[WHAT YOU NEED TO DO]: Check the listing below for lines with the word "gospodarskim" and say how many there are, with nothing but the number.

[GIVEN ENTRIES]:
————

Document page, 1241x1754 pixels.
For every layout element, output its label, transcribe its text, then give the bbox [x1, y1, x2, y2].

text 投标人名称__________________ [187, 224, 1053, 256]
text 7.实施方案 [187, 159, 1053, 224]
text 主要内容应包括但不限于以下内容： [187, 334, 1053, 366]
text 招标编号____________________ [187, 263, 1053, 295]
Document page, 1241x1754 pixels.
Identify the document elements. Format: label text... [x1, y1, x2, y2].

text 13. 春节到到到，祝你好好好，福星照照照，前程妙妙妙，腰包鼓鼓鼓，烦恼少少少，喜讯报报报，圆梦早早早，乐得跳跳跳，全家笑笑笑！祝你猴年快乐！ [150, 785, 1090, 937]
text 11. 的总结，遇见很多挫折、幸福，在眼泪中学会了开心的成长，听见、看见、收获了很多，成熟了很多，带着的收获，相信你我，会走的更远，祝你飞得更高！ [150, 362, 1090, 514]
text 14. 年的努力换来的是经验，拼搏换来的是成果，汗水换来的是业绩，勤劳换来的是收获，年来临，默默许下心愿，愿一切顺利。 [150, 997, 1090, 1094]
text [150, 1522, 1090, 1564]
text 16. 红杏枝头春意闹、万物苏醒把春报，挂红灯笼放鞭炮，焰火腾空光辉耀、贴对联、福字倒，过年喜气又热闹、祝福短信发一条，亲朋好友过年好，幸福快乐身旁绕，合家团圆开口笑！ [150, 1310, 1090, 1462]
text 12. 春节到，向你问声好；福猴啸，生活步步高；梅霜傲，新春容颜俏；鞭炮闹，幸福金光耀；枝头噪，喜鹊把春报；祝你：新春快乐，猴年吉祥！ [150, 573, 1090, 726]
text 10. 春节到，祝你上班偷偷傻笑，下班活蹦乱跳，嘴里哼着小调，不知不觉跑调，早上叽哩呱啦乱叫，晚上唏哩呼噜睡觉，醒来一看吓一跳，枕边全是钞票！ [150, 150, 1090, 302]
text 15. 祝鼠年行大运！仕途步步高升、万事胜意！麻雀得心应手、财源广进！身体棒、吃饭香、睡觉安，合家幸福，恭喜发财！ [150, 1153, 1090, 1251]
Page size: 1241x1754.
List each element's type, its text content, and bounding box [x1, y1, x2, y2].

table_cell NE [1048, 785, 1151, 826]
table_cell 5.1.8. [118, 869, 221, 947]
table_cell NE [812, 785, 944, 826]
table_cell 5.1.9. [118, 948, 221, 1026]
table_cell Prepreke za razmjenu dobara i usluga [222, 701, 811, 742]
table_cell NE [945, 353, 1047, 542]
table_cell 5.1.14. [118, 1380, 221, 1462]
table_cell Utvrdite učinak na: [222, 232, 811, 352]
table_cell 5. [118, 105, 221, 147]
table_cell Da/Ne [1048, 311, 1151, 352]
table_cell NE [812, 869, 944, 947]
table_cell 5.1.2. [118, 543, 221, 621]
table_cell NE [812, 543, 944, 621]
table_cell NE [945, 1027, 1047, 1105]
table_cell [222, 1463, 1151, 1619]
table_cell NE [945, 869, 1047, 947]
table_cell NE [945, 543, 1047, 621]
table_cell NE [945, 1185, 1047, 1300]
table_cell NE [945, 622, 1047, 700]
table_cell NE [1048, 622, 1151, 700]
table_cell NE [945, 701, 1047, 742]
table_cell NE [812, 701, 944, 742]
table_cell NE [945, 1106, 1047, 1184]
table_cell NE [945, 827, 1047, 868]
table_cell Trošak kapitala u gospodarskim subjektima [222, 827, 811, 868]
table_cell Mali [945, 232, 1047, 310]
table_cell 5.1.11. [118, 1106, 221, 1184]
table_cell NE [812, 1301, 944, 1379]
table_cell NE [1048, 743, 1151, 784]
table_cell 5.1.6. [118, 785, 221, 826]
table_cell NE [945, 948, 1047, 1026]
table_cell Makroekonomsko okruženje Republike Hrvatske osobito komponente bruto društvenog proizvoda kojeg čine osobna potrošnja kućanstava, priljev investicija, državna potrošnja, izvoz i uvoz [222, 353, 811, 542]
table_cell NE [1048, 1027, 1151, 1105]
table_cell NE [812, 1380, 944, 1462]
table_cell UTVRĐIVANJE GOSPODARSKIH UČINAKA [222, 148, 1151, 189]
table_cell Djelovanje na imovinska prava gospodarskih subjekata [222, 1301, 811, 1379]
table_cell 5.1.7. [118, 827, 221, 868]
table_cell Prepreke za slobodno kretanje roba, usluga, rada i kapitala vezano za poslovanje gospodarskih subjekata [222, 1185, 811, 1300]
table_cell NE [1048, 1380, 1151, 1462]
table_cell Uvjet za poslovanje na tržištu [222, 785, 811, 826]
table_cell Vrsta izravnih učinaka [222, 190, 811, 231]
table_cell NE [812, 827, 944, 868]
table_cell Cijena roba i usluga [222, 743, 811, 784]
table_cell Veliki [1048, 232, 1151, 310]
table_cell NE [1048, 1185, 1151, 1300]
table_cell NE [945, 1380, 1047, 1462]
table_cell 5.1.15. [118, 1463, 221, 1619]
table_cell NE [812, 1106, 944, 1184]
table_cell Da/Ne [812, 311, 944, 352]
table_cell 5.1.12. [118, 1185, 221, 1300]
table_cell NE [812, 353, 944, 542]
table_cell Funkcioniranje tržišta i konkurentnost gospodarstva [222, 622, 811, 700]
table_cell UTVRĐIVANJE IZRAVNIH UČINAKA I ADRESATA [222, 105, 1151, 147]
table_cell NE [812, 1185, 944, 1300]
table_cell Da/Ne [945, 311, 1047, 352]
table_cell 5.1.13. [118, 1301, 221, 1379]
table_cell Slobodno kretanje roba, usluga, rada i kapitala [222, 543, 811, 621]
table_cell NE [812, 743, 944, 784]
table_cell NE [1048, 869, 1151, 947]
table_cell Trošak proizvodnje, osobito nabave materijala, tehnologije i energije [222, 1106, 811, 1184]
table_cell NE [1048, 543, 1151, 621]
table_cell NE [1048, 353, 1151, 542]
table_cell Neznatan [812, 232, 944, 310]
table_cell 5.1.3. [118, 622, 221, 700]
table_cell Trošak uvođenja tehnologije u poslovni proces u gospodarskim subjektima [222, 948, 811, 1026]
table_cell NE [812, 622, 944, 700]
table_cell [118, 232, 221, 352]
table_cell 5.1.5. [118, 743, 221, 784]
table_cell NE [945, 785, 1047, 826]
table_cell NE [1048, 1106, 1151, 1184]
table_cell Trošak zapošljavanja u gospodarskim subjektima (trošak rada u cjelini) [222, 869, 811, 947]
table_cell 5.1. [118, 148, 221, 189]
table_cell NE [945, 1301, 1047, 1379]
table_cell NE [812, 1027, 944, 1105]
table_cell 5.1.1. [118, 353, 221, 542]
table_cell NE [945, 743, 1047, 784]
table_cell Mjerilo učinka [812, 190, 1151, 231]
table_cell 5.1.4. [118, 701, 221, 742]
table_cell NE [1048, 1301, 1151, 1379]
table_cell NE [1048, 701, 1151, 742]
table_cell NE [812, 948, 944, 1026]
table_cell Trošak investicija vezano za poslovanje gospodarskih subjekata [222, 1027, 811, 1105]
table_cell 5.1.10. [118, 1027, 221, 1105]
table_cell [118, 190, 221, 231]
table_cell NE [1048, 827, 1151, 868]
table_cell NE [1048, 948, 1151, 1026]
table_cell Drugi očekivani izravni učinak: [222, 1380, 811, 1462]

————

[YOUR RESPONSE]: 3